━━ Information shown

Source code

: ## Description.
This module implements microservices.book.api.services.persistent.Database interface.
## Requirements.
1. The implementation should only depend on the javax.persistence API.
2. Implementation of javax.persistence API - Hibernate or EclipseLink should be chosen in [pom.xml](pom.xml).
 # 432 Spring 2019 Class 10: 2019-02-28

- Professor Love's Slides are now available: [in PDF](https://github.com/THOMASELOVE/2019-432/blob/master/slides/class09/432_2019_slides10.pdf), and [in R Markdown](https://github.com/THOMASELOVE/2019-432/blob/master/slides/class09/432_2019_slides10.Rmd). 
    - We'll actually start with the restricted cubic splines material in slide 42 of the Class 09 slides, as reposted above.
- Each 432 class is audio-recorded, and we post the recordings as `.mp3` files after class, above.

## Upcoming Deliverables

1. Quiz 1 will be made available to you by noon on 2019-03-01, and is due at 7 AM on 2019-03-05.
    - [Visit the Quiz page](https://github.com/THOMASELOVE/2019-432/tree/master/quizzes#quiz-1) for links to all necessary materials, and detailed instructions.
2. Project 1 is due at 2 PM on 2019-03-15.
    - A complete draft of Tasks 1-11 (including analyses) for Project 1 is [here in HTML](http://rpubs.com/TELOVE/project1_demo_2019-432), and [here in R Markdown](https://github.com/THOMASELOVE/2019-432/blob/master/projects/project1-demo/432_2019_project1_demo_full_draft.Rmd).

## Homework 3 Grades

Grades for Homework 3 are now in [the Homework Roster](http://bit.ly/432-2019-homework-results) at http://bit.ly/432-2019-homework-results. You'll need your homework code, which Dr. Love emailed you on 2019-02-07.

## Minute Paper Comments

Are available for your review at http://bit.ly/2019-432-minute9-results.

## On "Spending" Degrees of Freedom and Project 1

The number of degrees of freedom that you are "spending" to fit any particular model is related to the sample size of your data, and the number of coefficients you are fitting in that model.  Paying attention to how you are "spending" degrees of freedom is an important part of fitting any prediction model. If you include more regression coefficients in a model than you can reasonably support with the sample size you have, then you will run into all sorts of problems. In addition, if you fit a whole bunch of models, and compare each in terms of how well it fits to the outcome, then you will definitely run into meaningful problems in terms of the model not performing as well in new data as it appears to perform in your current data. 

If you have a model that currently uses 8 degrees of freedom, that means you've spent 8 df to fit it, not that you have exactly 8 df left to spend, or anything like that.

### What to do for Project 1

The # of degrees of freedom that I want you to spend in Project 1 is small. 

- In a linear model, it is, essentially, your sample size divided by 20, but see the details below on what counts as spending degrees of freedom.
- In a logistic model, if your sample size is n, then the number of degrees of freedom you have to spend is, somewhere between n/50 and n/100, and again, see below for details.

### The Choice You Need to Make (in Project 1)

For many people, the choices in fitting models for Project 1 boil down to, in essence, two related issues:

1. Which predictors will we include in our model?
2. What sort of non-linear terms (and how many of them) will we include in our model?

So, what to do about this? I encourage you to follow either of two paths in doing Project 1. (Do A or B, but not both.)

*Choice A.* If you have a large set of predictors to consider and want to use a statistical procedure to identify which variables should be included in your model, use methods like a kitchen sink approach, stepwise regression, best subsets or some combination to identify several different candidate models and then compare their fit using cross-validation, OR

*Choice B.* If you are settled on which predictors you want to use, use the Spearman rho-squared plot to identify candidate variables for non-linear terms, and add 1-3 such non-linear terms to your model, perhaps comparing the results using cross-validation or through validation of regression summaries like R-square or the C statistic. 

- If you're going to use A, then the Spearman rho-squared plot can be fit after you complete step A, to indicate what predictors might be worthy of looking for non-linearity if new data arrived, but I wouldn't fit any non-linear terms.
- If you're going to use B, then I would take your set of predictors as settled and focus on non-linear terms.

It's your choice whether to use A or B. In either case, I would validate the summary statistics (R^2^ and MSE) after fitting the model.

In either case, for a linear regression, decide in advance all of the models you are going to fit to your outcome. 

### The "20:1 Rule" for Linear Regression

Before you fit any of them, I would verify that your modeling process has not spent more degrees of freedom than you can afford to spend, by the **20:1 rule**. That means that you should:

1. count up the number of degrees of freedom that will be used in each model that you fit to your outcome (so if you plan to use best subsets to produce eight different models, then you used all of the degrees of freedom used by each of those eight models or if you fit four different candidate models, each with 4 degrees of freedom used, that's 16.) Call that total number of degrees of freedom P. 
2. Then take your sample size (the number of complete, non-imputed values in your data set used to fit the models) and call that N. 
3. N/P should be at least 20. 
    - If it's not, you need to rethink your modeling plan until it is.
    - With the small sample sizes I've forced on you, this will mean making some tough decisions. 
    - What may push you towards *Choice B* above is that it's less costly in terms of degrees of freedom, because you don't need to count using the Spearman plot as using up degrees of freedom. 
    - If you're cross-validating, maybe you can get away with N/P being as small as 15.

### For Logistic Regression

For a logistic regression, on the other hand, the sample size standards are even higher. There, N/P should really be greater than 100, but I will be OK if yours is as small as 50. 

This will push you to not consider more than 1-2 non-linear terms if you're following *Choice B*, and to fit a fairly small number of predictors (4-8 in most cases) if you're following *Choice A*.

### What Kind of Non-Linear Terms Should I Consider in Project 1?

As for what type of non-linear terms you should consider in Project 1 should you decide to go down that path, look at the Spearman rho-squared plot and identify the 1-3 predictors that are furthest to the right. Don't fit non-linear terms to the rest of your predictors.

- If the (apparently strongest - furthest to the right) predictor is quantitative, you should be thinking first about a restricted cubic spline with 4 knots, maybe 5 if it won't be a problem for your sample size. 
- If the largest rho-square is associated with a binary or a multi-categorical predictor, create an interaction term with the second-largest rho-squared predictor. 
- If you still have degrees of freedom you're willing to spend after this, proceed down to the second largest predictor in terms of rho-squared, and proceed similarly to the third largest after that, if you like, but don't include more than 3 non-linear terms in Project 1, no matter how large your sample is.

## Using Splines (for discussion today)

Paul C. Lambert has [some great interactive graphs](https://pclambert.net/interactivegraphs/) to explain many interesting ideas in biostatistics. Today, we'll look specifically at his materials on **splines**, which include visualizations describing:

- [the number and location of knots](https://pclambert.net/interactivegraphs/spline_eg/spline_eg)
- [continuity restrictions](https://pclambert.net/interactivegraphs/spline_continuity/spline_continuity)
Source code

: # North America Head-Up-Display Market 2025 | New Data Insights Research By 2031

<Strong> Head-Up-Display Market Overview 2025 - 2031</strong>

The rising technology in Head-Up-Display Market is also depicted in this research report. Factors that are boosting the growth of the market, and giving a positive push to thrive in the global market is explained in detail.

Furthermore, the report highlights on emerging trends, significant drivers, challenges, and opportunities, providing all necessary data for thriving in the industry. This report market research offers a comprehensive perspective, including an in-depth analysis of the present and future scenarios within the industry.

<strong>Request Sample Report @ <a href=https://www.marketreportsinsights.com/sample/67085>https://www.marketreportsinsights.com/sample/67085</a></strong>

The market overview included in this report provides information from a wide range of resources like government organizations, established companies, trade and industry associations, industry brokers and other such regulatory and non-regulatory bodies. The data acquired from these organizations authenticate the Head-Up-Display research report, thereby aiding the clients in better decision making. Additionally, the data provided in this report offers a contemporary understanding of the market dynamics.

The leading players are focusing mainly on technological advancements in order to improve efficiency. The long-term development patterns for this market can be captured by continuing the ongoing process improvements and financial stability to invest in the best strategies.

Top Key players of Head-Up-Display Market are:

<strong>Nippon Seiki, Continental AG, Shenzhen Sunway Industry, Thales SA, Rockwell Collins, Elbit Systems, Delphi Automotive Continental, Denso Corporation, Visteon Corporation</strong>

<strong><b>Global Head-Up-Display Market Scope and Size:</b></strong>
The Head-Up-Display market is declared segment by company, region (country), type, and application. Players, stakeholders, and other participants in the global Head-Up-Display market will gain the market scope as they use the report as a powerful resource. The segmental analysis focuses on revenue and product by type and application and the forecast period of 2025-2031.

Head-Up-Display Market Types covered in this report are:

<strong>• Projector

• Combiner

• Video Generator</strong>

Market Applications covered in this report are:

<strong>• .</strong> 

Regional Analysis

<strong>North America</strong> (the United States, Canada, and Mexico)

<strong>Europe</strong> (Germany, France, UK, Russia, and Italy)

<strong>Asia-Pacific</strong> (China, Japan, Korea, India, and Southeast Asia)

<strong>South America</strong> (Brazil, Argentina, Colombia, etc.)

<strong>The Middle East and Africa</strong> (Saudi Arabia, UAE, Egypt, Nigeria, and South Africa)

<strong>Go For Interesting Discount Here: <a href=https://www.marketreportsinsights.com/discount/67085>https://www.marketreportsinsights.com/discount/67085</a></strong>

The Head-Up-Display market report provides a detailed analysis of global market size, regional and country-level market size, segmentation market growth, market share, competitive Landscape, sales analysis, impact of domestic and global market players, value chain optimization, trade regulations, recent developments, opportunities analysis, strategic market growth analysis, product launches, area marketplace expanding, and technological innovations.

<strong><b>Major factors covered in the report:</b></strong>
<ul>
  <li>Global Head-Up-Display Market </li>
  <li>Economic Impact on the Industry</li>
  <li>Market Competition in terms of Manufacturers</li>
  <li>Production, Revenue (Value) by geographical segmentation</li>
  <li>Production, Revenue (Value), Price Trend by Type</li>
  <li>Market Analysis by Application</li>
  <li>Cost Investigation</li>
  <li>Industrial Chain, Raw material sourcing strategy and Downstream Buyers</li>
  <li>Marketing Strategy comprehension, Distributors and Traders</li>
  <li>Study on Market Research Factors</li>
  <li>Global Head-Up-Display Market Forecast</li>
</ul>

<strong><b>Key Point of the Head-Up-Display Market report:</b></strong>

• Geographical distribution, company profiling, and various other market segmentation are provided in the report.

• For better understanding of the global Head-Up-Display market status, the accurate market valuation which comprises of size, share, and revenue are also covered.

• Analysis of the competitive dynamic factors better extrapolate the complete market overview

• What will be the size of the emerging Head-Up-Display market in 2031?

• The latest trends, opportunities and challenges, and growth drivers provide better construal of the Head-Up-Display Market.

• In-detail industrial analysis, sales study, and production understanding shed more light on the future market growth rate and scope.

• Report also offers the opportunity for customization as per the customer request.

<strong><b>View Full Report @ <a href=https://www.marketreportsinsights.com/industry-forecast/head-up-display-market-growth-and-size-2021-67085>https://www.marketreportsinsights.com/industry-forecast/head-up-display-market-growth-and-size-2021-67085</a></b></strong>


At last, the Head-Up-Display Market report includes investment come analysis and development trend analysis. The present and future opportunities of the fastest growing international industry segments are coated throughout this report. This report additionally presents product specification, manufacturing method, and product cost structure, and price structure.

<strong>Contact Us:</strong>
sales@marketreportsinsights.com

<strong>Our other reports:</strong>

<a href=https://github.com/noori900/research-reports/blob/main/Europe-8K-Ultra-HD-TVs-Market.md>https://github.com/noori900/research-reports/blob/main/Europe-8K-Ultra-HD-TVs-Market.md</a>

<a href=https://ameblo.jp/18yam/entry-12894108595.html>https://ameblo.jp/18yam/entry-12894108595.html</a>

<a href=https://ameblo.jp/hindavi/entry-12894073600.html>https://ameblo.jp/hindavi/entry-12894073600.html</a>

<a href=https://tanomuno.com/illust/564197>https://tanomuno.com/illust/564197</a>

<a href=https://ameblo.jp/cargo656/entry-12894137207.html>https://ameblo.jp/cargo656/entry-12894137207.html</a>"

━━━━

### Instructions to follow
The expected answer is an exact copy of the lines above, beginning at the line with "If you have a model" and ending at the line with "1. Which predictors", with both ends in.

### Result
If you have a model that currently uses 8 degrees of freedom, that means you've spent 8 df to fit it, not that you have exactly 8 df left to spend, or anything like that.

### What to do for Project 1

The # of degrees of freedom that I want you to spend in Project 1 is small. 

- In a linear model, it is, essentially, your sample size divided by 20, but see the details below on what counts as spending degrees of freedom.
- In a logistic model, if your sample size is n, then the number of degrees of freedom you have to spend is, somewhere between n/50 and n/100, and again, see below for details.

### The Choice You Need to Make (in Project 1)

For many people, the choices in fitting models for Project 1 boil down to, in essence, two related issues:

1. Which predictors will we include in our model?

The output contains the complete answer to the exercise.